Para o cineasta iraniano Saeed Roustaee, o hijab é o preço a pagar para filmar no Irã
O cineasta iraniano Saeed Roustaee, em competição em Cannes com um novo drama social, "Woman and Child", conta que o preço a pagar para poder continuar exibindo seus filmes foi seguir as diretrizes oficiais e mostrar as protagonistas de seu filme com o hijab, o véu muçulmano.
"O pior para mim é não fazer cinema", declarou à AFP o diretor, que retorna a Cannes três anos depois de "Os Irmãos de Leila", pelo qual foi condenado a seis meses de prisão no Irã e cinco anos de proibição de exercer sua profissão.
Nenhuma das penas foi, por fim, aplicada.
"Quando vi 'Os Irmãos de Leila' aqui em Cannes, foi a única vez que vi esse filme na tela grande e com público. Não o vi novamente, não pude vê-lo com o povo do meu país", conta o cineasta de 35 anos.
"É muito importante para mim que as pessoas do meu país vejam meus filmes", porque "acho que o cinema iraniano está um pouco sequestrado por comédias vulgares", continua Roustaee.
"Woman and Child", apresentado nesta quinta-feira (22), segue o destino de Mahnaz, uma mãe de 40 anos com dois filhos que tenta refazer sua vida.
O filho mais velho é turbulento, o que acabará arrastando a família para a tragédia.
- Filmar ou exilar-se -
Enquanto os dramas sociais são os filmes mais bem sucedidos nos festivais internacionais, eles raramente podem ser vistos no Irã, onde as comédias enchem as salas.
Assim, "A Semente do Fruto Sagrago", por exemplo, que ganhou o Prêmio Especial do Júri em Cannes no ano passado, nunca foi exibido no Irã.
Seu diretor, Mohammad Rasoulof - condenado em seu país a oito anos de prisão -, escolheu o exílio, assim como três das atrizes principais.
As autorizações para gravar "Woman and Child" demoraram "mais de seis meses", e puderam ser obtidas em parte graças a uma mudança de governo.
"Se você faz esse tipo de filme, com cenas em um hospital, em grandes instituições como uma escola, como fazer sem permissões, com a equipe técnica que é necessária, com muitos figurantes?
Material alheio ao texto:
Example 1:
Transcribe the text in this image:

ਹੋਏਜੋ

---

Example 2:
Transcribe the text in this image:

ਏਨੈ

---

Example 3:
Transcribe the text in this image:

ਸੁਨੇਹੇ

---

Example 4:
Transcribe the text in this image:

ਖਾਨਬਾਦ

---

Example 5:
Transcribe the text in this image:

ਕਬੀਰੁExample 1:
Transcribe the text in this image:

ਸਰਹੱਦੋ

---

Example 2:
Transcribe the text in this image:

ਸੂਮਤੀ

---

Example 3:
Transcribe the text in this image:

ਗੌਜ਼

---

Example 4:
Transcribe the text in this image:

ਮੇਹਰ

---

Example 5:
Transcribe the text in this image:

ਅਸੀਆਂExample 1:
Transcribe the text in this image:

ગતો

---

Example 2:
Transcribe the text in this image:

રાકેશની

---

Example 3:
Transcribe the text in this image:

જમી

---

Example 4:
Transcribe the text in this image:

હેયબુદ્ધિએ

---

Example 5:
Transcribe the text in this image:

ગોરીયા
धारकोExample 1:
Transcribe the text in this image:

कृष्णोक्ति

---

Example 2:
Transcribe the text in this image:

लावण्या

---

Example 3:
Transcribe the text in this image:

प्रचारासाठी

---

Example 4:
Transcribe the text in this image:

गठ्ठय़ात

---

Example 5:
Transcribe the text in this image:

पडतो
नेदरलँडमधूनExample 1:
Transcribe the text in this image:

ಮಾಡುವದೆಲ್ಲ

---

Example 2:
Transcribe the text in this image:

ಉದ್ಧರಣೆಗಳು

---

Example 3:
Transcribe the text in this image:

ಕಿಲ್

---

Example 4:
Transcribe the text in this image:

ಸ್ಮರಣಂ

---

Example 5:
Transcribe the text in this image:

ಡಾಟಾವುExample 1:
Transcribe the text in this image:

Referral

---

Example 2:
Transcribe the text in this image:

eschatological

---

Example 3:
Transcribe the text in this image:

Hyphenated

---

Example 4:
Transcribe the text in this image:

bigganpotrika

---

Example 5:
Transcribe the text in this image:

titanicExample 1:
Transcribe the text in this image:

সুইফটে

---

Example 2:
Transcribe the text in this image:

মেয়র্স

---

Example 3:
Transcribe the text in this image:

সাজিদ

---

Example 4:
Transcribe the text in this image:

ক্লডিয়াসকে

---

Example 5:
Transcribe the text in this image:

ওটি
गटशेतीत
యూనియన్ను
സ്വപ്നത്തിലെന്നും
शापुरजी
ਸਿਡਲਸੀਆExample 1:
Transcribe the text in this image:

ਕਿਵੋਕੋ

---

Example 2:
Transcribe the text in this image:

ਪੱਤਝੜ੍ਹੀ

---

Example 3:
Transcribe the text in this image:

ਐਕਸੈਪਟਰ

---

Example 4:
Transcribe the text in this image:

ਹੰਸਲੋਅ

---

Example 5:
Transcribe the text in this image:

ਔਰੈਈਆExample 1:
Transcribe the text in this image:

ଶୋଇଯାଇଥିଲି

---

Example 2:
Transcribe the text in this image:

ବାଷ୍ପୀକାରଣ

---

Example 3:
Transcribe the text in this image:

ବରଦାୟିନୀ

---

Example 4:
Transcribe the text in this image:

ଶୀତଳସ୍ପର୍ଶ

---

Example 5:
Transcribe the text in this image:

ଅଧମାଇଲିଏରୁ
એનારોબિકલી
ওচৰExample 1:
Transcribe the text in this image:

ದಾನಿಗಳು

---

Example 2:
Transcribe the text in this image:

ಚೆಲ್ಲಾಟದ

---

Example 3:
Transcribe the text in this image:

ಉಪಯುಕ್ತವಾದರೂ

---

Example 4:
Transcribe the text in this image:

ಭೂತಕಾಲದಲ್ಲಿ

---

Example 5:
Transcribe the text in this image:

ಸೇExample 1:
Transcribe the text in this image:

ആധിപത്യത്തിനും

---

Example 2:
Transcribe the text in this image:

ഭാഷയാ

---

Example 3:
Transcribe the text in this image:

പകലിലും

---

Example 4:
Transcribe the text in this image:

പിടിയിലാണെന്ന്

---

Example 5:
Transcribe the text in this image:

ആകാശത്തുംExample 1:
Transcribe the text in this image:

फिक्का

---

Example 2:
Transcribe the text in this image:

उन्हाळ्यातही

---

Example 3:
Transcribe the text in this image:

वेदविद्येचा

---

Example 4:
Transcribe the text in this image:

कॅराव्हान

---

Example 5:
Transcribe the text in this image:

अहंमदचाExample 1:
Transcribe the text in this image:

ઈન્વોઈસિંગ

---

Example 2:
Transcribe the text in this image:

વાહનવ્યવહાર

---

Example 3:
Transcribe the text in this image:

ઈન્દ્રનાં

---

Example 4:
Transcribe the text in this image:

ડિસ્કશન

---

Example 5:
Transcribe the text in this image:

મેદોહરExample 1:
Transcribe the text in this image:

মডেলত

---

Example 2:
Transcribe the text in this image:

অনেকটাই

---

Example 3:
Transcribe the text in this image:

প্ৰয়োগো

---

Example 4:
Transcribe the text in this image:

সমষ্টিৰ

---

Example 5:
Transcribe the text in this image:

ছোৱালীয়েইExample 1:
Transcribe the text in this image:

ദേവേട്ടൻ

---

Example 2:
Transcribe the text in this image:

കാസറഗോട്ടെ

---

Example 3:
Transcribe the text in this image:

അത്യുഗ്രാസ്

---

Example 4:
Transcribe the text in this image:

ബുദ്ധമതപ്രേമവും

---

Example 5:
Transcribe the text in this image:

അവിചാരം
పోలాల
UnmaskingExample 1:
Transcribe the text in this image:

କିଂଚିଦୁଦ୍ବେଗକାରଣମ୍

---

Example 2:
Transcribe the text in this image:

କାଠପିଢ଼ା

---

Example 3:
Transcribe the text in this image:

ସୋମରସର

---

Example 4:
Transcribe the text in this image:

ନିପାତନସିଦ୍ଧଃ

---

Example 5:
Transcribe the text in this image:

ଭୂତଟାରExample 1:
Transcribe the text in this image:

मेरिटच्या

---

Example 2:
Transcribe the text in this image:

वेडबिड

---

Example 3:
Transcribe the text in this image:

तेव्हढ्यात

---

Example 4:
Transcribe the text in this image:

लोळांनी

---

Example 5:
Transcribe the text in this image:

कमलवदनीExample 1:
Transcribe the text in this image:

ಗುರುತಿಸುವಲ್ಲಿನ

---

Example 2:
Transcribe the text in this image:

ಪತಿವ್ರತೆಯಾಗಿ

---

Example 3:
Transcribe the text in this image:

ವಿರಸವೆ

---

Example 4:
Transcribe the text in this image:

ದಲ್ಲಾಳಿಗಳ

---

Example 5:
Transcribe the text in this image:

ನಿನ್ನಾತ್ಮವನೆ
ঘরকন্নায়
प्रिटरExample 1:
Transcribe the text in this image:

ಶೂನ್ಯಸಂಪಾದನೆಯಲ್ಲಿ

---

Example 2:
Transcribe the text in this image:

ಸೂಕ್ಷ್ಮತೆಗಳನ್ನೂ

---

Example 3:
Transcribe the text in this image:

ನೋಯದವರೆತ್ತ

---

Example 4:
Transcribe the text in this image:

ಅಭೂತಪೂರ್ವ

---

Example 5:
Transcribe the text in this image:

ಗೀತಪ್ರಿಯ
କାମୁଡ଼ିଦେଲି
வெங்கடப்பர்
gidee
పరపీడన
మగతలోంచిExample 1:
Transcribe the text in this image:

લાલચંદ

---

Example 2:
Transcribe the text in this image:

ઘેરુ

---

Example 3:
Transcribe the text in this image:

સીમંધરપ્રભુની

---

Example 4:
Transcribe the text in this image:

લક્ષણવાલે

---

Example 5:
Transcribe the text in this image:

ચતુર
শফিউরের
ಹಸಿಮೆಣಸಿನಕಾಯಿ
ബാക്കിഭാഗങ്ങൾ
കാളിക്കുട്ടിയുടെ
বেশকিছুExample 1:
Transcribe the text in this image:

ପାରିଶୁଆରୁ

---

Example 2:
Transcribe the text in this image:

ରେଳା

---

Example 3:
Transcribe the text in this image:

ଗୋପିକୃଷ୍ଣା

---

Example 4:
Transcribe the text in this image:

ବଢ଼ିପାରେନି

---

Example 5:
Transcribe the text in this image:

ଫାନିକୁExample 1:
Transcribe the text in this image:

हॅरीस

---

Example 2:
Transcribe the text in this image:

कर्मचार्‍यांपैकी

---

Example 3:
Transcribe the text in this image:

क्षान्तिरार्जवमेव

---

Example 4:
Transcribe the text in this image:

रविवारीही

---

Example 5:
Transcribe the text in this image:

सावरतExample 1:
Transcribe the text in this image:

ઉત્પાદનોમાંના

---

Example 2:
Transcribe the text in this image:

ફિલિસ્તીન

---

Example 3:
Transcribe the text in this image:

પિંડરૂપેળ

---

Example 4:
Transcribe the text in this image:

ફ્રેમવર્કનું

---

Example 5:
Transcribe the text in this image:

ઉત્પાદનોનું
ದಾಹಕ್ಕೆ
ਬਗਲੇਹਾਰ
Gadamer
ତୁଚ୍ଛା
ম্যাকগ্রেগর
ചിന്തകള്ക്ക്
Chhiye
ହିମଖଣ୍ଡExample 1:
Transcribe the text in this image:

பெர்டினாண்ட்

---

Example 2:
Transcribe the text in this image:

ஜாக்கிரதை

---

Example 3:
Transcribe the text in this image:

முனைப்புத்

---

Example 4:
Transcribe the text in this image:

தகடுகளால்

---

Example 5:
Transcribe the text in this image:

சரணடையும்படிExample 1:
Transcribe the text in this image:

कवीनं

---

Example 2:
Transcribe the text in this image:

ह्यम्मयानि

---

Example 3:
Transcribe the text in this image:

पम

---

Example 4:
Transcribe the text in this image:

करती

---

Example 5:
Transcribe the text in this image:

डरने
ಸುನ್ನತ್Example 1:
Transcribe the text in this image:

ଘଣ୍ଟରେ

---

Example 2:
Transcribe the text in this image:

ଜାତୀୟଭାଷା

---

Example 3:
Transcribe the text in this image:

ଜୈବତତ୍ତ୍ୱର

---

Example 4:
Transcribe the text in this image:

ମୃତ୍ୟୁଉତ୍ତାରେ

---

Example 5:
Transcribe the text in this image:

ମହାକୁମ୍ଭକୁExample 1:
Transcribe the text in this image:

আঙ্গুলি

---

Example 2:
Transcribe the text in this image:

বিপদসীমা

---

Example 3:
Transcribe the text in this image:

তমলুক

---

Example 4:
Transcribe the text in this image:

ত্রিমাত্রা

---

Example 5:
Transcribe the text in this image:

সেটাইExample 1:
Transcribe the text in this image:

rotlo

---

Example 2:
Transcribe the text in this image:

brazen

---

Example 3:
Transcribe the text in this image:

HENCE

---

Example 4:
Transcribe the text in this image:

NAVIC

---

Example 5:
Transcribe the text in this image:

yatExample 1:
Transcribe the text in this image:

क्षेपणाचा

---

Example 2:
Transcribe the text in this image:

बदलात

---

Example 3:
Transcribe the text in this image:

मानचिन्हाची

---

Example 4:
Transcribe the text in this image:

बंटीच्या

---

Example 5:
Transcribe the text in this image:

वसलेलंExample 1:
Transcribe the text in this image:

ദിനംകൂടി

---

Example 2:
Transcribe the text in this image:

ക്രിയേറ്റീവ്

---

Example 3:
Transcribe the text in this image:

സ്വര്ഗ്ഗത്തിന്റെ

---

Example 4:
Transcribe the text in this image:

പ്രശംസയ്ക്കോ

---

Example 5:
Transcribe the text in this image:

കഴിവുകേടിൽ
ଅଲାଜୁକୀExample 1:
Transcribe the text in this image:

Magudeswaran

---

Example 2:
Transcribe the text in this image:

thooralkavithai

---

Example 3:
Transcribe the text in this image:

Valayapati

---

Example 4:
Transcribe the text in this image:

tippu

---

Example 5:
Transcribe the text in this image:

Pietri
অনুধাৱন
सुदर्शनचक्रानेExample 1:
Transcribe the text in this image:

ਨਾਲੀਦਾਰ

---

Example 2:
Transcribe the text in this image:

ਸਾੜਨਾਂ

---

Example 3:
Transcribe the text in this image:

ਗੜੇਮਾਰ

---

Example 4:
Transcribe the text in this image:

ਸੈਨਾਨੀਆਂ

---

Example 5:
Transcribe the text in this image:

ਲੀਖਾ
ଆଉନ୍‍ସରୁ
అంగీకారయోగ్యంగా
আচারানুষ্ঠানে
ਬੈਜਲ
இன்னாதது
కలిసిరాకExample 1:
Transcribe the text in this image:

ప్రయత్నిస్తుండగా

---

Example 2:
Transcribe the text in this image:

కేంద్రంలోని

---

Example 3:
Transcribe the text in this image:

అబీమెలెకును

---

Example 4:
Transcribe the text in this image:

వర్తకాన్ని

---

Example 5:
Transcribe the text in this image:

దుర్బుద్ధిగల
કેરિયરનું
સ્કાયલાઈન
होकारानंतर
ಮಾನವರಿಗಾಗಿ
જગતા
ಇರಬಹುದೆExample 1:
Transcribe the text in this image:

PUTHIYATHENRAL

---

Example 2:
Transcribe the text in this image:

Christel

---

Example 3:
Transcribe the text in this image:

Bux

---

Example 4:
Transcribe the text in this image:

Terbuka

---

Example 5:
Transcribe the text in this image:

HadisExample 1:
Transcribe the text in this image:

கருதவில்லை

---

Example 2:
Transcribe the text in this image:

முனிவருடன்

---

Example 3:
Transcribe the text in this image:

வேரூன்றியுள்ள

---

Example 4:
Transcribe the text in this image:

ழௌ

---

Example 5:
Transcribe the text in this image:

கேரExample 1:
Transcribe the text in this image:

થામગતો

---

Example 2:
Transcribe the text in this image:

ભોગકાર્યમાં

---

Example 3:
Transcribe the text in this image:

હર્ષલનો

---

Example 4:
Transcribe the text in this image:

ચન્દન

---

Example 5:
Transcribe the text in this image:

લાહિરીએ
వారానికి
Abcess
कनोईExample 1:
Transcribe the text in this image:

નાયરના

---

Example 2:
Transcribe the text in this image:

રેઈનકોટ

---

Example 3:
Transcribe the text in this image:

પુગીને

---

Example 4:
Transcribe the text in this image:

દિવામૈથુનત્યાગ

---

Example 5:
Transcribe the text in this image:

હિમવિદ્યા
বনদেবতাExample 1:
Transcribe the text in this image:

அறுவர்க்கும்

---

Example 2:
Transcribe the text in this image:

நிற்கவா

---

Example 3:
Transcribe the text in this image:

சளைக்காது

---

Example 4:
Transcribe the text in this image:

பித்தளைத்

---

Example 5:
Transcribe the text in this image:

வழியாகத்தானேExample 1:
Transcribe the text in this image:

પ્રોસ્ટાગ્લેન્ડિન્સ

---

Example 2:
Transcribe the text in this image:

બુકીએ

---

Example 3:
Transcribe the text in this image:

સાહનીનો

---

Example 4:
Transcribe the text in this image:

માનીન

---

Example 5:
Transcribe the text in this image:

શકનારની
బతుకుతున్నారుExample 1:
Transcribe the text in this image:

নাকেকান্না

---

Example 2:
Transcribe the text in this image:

No primeiro ou segundo dia, teriam parado a filmagem", justificou.
"Acho que minha utilidade está em retratar essas histórias dentro do Irã e poder mostrá-las nas salas de cinema", acrescenta.
"Há pessoas que decidem não trabalhar, e também são muito úteis na sua forma de lutar. Mas essa não é a maneira pela qual eu posso fazer isso", defendeu-se o cineasta, criticado por vários compatriotas por ter se comprometido com o regime.
"Quando você obtém uma permissão [de filmagem] e mostra mulheres na tela, em suas casas, usando o hijab, pouco me importa a mensagem que você acredita estar transmitindo", lamenta Mahshid Zamani, membro da Associação de Cineastas Independentes Iranianos, que reúne 300 profissionais do cinema no exílio.
"É um direito fundamental das mulheres vestir o que quiserem", acrescenta Zamani, que considera que Saeed Roustaee "está seguindo o jogo do governo".
O movimento "Mulher, Vida, Liberdade" estourou em setembro de 2022 após a morte de Mahsa Amini, sob custódia da polícia, após ser presa por uma suposta violação do código de vestimenta islâmico.
- Tempo para aprender -
"Evidentemente, estou contra o véu obrigatório, mas somos obrigados a usá-lo se quisermos fazer filmes no Irã, se quisermos que sejam exibidos nas salas de cinema", aponta Roustaee.
"Acho que esse movimento vai ter sucesso, mas é necessário tempo: pouco a pouco, o véu obrigatório acabará como outras proibições do passado", acredita.
Mas "enquanto isso, devo fazer meus filmes" e "eu também preciso de tempo, como cineasta jovem, para aprender talvez a fazer filmes de outra maneira".
O diretor iraniano Jafar Panahi, em competição com "Um Simples Acidente", uma nova narrativa contra o regime filmada clandestinamente, opinou que não existe uma "receita absoluta" para ser cineasta no Irã.
"Cada um encontra seu caminho" e "não tenho conselhos para dar", disse, antes de acrescentar: "apesar de tudo, encontrei soluções".